Installation & Usage

gem install roast-ai

Or in Gemfile:

gem 'roast-ai'

Requirements:

  • Ruby 3.0+
  • API keys for AI provider (OpenAI/Anthropic)
  • Claude Code CLI or Pi installed (for agent cog)

What Developers Say

Practitioner commentary is positive but thin — multiple Hacker News submissions of Roast drew almost no discussion (none above a handful of points, with at most two comments), so the signal comes from individual engineering blogs rather than forum threads.

Dion Almaer, writing at tessl.io, on why the framework matters:

"Roast unlocks safe collaboration between humans and AI at scale, with a clear 'why' rooted in reclaiming control and traceability in LLM-driven development." [5]

Daniel Doubrovkine (code.dblock.org) walked through building a test-grading workflow and comparing model outputs with Roast, landing on a two-word verdict:

"Honestly, wow." [6]

Both writeups predate the v1.0 Ruby DSL; no substantive public practitioner reviews of the v1.x DSL era surfaced as of June 2026.


Viability Assessment

FactorAssessment
Open Source HealthStrong (Shopify backing, active development)
DocumentationGood (tutorial, examples, API docs)
CommunityGrowing (~1.2K stars, 68 forks, commits within the past day as of June 2026) [3]
Production UseYes (Shopify internal + external adopters)
Long-term OutlookPositive (steady v1.x cadence: v1.0.0 Feb 2026, v1.0.2 Mar 2026, v1.1.0 Apr 2026) [2]

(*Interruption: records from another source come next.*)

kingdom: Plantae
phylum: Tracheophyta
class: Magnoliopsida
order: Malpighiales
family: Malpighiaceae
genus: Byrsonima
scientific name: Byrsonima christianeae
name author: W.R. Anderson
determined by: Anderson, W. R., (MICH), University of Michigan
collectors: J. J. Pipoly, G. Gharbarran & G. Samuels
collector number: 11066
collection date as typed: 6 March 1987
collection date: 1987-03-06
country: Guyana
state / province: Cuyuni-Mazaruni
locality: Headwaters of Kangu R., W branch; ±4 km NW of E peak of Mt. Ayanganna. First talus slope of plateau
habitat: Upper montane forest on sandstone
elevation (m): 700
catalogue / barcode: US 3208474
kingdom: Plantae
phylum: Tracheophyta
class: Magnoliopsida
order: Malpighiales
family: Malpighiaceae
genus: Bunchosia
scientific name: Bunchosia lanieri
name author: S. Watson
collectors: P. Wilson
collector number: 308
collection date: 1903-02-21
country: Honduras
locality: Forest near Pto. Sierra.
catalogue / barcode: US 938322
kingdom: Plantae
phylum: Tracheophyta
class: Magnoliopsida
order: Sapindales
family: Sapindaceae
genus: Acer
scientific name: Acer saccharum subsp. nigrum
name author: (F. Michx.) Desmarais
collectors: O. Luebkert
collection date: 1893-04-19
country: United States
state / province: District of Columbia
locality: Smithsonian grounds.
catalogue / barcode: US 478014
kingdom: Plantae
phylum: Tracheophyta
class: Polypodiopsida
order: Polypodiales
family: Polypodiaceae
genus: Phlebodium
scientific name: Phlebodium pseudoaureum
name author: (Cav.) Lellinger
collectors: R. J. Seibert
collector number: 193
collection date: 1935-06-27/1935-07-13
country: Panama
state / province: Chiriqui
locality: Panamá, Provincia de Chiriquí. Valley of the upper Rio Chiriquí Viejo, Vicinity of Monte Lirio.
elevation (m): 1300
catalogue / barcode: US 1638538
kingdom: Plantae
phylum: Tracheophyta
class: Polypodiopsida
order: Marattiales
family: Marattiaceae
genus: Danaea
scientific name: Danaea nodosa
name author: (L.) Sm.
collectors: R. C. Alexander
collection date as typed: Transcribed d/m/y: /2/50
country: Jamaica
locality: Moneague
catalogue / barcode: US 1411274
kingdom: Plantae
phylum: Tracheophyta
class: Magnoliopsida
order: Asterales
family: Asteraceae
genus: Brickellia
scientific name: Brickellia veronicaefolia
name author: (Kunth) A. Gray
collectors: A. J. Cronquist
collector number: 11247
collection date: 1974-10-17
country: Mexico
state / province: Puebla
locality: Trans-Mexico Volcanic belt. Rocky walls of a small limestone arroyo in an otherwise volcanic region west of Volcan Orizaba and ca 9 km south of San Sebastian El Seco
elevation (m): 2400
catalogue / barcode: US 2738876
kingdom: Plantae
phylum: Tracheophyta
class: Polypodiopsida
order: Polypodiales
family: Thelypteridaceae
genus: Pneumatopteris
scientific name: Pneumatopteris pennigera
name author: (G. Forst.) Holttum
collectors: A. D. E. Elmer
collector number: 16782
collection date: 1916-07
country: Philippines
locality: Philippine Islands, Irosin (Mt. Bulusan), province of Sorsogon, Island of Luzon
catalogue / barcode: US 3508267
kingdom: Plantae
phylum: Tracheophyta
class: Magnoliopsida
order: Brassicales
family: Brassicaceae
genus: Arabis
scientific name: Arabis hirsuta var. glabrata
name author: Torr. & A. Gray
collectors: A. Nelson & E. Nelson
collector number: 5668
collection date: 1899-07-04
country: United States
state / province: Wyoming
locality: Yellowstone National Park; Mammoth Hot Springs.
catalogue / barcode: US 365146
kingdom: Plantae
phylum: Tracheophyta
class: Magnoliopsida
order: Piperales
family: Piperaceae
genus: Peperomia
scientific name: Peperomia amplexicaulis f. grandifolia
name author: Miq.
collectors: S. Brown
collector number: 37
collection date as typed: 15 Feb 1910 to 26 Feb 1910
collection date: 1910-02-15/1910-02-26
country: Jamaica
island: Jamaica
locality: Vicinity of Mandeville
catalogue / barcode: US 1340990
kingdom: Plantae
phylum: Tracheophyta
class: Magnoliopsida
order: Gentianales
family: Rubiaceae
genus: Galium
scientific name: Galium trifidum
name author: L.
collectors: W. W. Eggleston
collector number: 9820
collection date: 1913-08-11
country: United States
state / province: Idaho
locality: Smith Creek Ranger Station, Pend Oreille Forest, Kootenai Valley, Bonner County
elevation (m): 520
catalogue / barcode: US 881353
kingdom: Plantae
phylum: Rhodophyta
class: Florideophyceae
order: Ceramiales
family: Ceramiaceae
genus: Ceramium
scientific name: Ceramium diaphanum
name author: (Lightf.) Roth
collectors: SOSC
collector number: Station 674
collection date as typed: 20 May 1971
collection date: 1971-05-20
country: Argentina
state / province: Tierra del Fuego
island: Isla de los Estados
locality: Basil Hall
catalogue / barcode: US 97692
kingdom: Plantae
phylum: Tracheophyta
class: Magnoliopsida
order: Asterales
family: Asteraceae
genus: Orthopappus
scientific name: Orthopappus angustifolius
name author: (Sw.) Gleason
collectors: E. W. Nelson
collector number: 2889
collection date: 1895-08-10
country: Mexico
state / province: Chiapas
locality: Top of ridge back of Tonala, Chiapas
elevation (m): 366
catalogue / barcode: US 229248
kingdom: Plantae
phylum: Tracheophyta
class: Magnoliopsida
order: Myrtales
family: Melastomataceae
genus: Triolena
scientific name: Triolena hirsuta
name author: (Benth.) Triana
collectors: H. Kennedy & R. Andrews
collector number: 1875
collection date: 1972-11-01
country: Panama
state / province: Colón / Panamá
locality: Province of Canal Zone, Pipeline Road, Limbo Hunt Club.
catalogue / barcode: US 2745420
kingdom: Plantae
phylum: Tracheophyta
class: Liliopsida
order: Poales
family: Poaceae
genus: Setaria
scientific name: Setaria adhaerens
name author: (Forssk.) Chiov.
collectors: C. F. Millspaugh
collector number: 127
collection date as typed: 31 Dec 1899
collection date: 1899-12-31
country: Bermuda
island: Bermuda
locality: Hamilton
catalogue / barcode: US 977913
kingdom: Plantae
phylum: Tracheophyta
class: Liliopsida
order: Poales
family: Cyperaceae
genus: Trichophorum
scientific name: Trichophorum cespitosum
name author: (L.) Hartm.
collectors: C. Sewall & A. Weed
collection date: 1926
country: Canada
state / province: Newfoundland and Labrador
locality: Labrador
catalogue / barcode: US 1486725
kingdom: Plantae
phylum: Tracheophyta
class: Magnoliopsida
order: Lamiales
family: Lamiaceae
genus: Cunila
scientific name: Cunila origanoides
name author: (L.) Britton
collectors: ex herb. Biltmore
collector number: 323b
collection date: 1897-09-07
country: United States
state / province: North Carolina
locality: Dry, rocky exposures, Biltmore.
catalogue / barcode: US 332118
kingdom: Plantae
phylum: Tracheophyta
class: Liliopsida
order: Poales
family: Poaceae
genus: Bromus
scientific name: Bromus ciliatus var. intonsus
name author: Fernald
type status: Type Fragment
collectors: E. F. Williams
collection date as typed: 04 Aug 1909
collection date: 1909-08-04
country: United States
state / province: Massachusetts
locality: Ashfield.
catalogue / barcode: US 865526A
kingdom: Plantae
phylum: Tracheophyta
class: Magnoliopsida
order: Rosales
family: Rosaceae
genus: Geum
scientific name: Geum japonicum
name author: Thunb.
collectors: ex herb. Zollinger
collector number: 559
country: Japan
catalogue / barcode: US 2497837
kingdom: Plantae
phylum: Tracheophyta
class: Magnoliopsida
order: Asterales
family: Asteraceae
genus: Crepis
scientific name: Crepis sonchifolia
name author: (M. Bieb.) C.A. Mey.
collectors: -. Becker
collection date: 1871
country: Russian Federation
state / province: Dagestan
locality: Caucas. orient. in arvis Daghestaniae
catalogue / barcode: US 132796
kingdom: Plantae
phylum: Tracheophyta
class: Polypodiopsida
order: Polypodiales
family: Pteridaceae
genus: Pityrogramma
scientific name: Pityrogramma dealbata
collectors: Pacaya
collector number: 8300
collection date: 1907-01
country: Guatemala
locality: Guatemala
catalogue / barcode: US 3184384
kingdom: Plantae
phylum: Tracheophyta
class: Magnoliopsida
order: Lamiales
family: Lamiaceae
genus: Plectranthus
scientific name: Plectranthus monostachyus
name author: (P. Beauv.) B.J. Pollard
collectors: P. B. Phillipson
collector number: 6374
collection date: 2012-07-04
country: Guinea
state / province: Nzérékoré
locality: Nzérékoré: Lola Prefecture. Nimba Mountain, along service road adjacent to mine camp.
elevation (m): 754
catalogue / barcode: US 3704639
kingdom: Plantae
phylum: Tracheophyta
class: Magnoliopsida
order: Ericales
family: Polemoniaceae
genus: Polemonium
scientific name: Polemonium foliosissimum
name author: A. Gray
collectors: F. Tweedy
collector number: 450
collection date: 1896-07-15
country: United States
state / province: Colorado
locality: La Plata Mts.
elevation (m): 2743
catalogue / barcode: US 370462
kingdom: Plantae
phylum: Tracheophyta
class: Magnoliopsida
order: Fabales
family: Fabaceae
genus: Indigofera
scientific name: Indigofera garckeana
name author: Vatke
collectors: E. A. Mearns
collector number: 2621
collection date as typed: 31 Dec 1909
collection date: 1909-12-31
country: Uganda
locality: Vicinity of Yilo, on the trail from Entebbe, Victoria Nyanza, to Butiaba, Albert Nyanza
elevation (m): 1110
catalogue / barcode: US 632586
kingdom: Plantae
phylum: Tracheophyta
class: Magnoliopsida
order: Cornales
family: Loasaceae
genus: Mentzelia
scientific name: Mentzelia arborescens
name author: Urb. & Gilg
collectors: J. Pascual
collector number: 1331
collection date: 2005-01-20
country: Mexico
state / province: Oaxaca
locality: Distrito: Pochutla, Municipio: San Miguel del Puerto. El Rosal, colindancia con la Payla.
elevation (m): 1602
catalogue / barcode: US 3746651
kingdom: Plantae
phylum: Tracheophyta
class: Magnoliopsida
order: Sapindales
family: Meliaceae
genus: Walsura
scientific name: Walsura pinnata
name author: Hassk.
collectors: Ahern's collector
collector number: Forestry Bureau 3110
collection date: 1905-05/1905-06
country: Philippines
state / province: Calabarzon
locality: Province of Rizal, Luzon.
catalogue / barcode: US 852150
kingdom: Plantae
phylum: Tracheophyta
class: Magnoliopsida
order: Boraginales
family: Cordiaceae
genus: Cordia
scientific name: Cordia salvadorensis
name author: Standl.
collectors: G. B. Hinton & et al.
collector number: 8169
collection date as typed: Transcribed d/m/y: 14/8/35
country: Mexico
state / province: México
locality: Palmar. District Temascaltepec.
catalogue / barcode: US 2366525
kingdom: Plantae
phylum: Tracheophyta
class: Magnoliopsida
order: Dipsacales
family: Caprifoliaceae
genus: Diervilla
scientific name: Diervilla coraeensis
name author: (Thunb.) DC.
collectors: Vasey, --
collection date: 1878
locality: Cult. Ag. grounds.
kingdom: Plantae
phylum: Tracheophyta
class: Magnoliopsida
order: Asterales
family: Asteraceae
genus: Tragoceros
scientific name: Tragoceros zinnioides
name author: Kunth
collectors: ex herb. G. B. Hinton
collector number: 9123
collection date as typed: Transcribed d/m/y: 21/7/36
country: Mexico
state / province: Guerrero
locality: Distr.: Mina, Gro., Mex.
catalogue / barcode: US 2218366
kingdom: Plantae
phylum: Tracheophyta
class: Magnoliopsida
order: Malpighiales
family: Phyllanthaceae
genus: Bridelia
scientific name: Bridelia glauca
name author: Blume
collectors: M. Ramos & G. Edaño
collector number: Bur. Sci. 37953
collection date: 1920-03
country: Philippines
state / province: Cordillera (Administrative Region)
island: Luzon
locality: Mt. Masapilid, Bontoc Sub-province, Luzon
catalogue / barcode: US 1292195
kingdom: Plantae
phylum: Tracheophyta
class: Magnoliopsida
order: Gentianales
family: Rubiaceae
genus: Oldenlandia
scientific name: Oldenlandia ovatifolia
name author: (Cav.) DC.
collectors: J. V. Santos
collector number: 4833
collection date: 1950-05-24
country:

Roast represents Shopify's investment in AI workflow tooling. The progression from v0.x YAML to the v1.x Ruby DSL — and the addition of a second agent backend (Pi) within two months of v1.0 — shows active development and response to user feedback.


Bottom Line

Shopify Roast is the reference implementation for structured AI workflows in Ruby. The key philosophy — non-determinism is the enemy of reliability — positions Roast as orchestration layer, not replacement for agents.

Key insight: AI should be invoked only for parts of problems it's best suited for, within deterministic structure.

Use for: Multi-step AI workflows mixing LLM calls, shell commands, and coding agents.

Don't use for: Autonomous agent reasoning, non-Ruby stacks, simple single-call use cases.

Recommended for: Ruby teams building AI automation, Shopify ecosystem developers, engineers wanting structured approach to AI workflows.

Not recommended for: Python/JS teams, organizations needing fully autonomous agents.

Outlook: Roast fills a gap in the Ruby AI ecosystem and is shipping at a steady clip — three v1.x releases between February and April 2026, including a second agent backend. Expect growing adoption among Rails shops as AI workflow automation becomes standard practice. [2]


Research by Ry Walker Research • methodology

Disclosure: Author is CEO of Tembo, which offers agent orchestration as an alternative to building in-house.